The roots of this branding strategy can be traced back to Mr Tham’s early career: he learnt the power of brands when he was a management staff at the various Singapore agents for Citizen and Ebel timepieces, Mont Blanc pens, and at the franchisee for Burger King. In those places he learnt also the art of marketing – a skill that doubtless is at the heart of Leeden’s business, which is distributing a wide range of equipment and solutions to a wide range of customers.
Finally, Mr Tham recognizes the value of people. “He believes in rewarding people. It’s the key way to encourage them to work hard for you,” says Mr Lee. While Leeden’s 1,200 employees are largely skilled but non-tertiary educated, the company has started to attract top university graduates.
One of them who joined a few months ago is Ms Lucia Zhang, who has a Bachelor of Science (first-class honours) from the NUS, majoring in quantitative finance. Another promising talent is Mr Mak Ka Weng who joined a few years ago with a first-class honours degree in business administration.

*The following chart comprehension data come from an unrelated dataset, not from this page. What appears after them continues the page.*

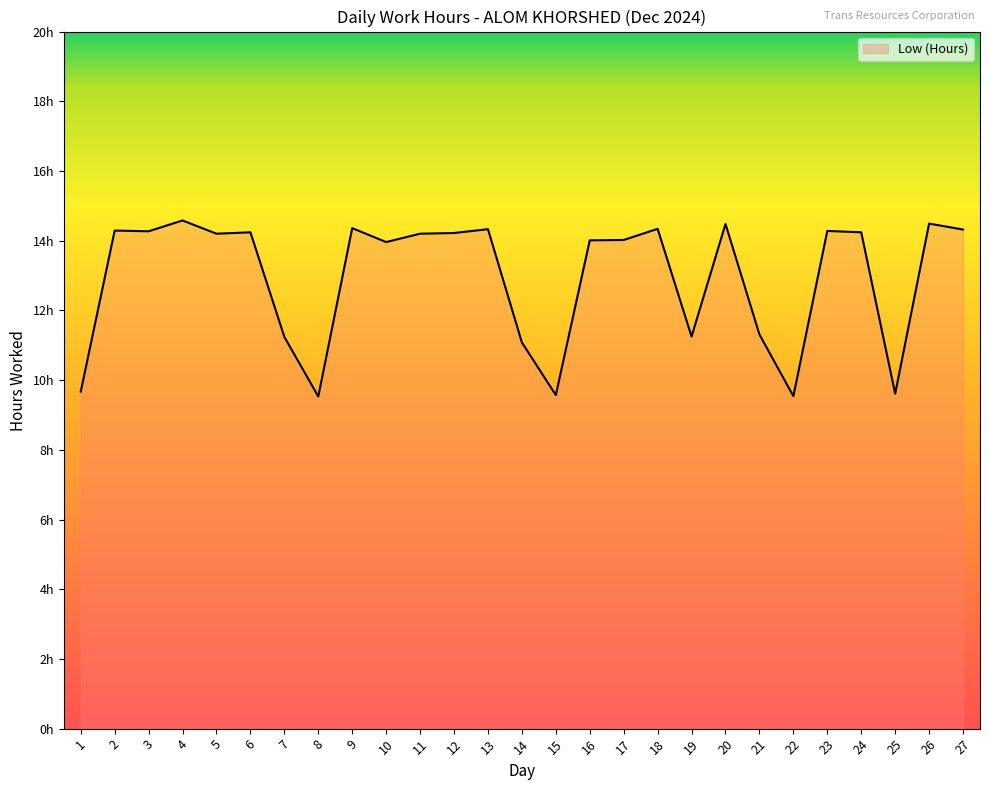

Does the chart have visible grid lines?

No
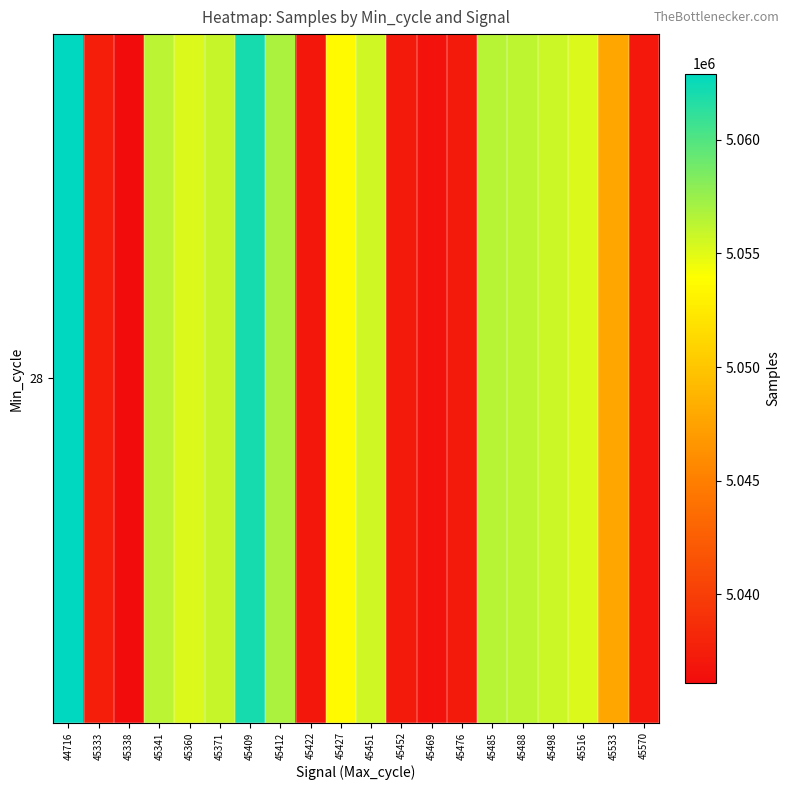

What is the sum of the values at 45476 and 44716?

10100129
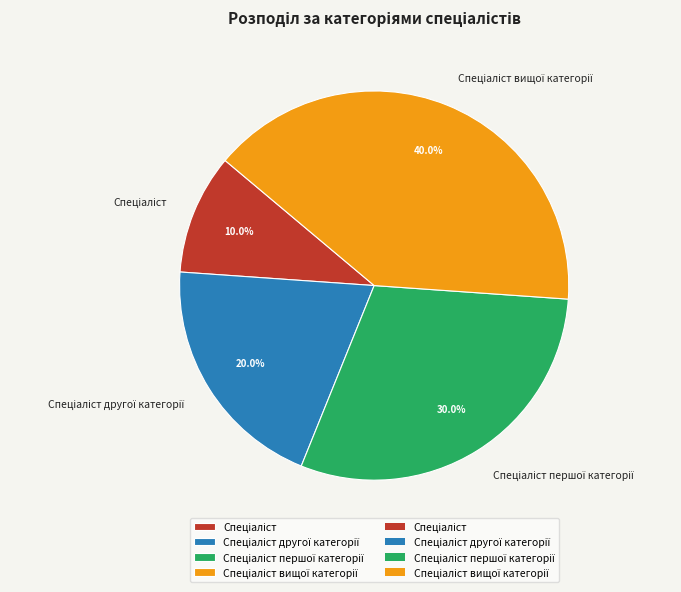

Count the number of slices in the pie.

4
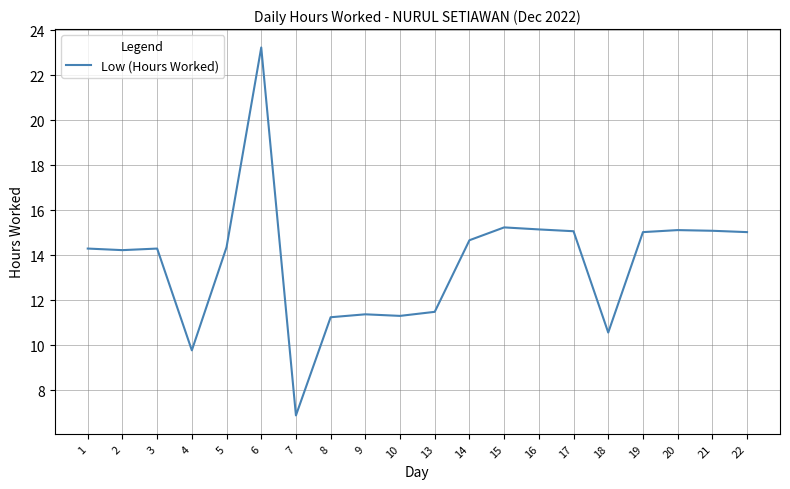

What is the ratio of the value at 1 to the value at 10?

1.3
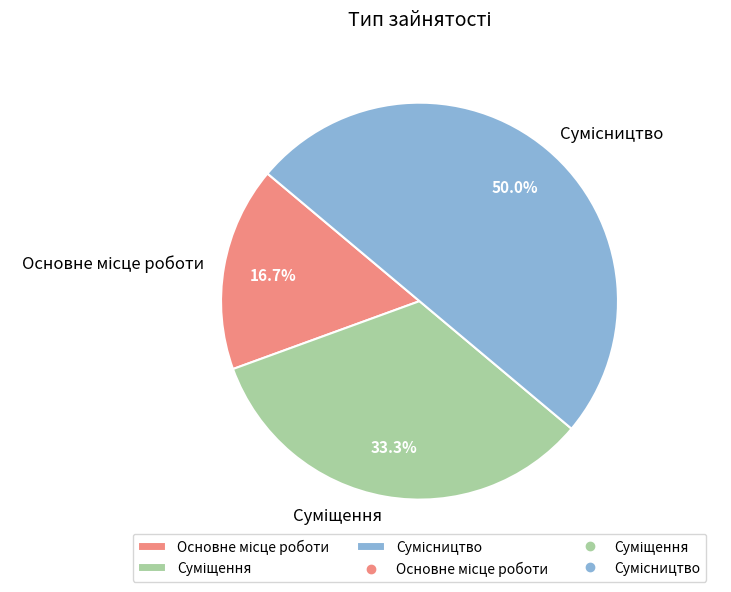

To the nearest percent, what is the combined percentage of Суміщення and Основне місце роботи?

50%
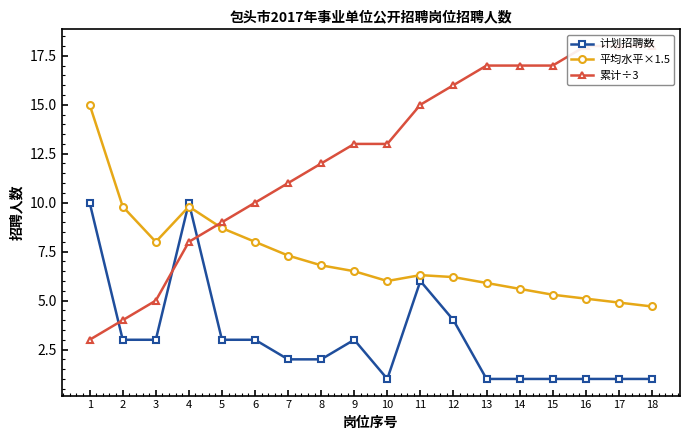

Where is 累计÷3 nearest to the value 10?

6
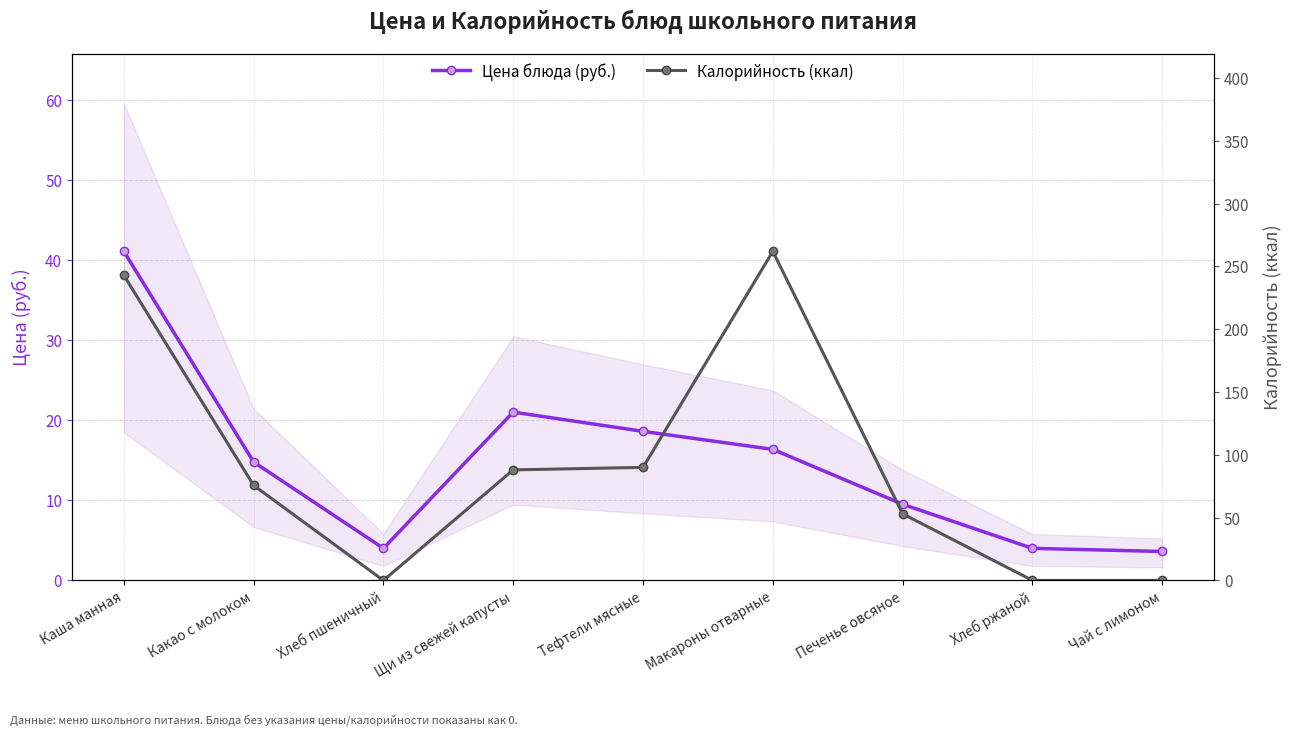

Rank the series by their maximum value, from highest to lowest.

Калорийность (ккал), Цена блюда (руб.)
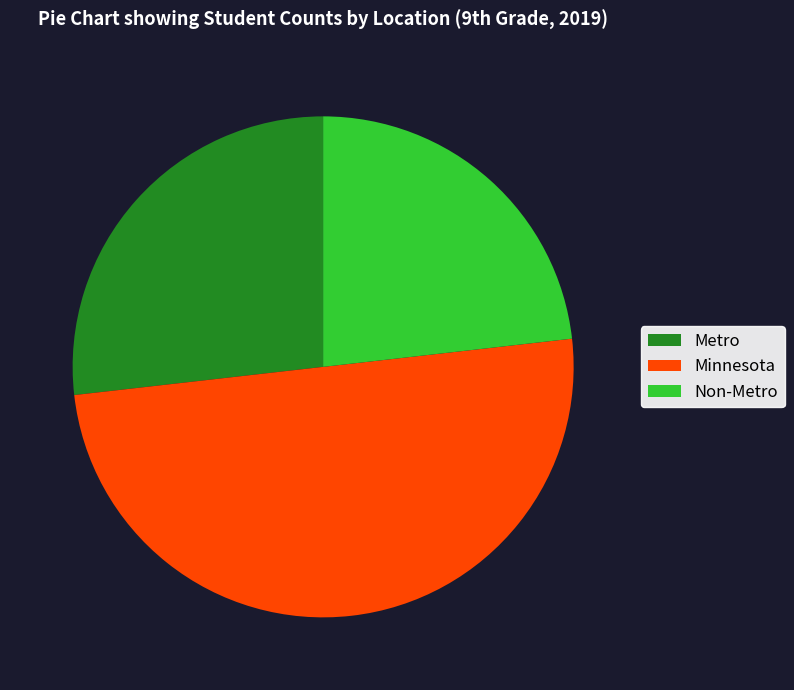

What is the smallest slice in the pie chart?

Non-Metro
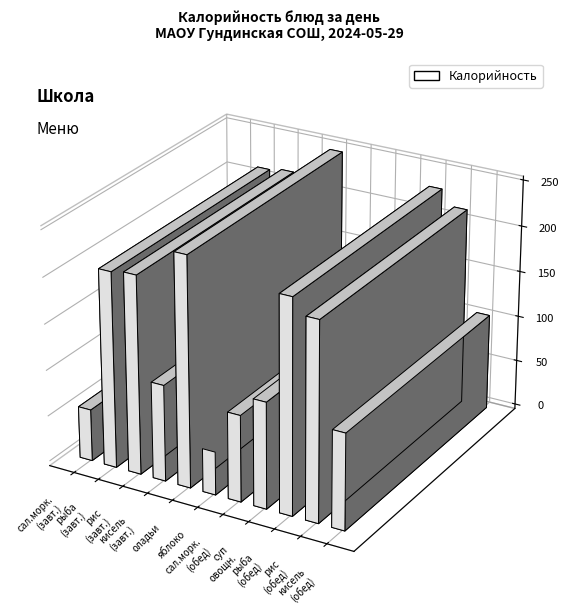

What value does the data have at яблоко?

47.0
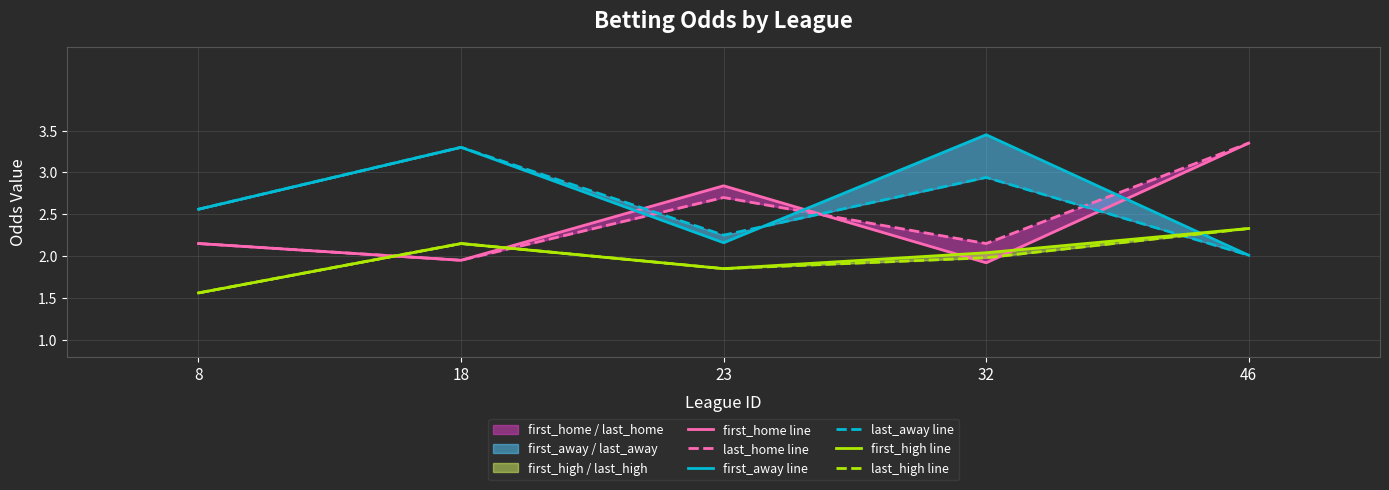

Between which two adjacent categories do last_away line and last_home line first intersect?

18 and 23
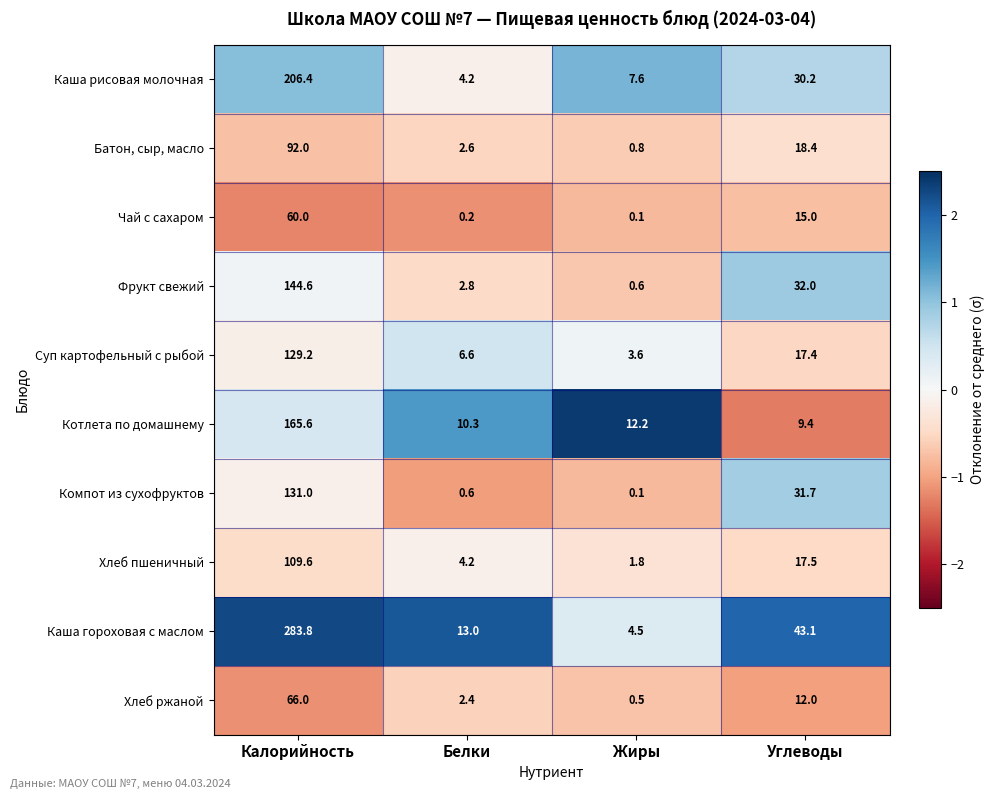

Which series has the largest total across all categories?

Каша гороховая с маслом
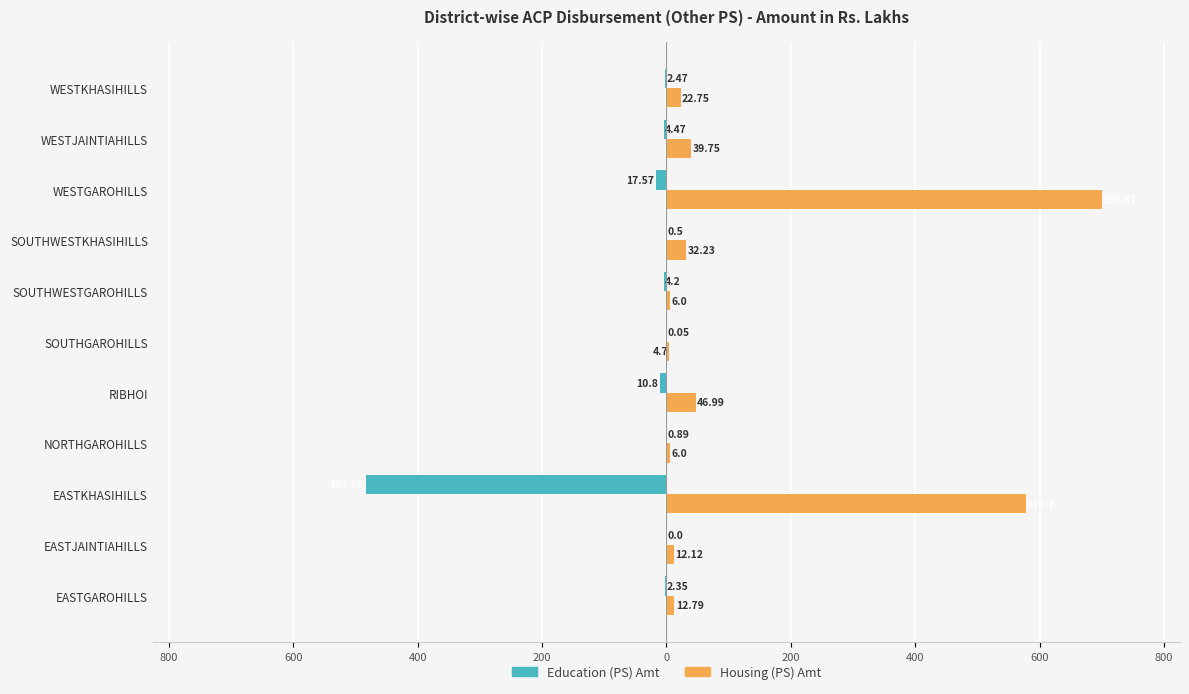

What are all the series names shown in the legend?

Education (PS) Amt, Housing (PS) Amt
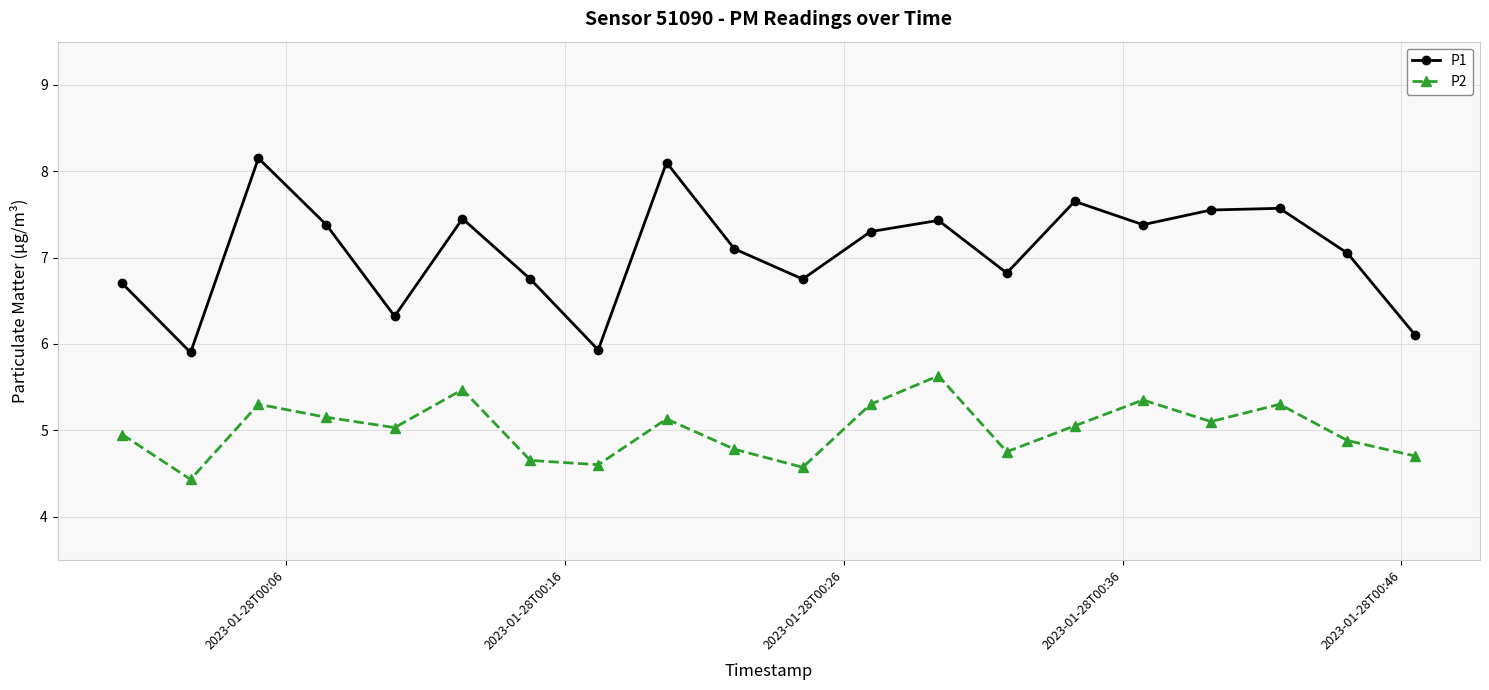

Which series has the widest spread of values?

P1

Even the CEO’s position, in due course, needs a new leader, who should ideally work a couple of years in Leeden first, said Mr Tham, who owns about 21 per cent of the company. (Mr Lee and another executive director, Mr Lim How Boon, own about 13 per cent in total through a jointly-held company.)
Outside of work, Mr Tham likes to play golf (“it’s necessary for business too”) and jog. He is married to Venetia, a vice-president at Bank of America, whom he met in university.
They have a son, Jonathan, 19, who is completing national service, and a daughter, Phoebe, 18, who is studying in Temasek Junior College. A millionaire many times over, Mr Tham lives with his family in a sprawling bungalow in Siglap – which is a good leg up from the rental flat in Queenstown that he and his five siblings grew up in.
This article first appeared in Pulses and is reproduced with permission.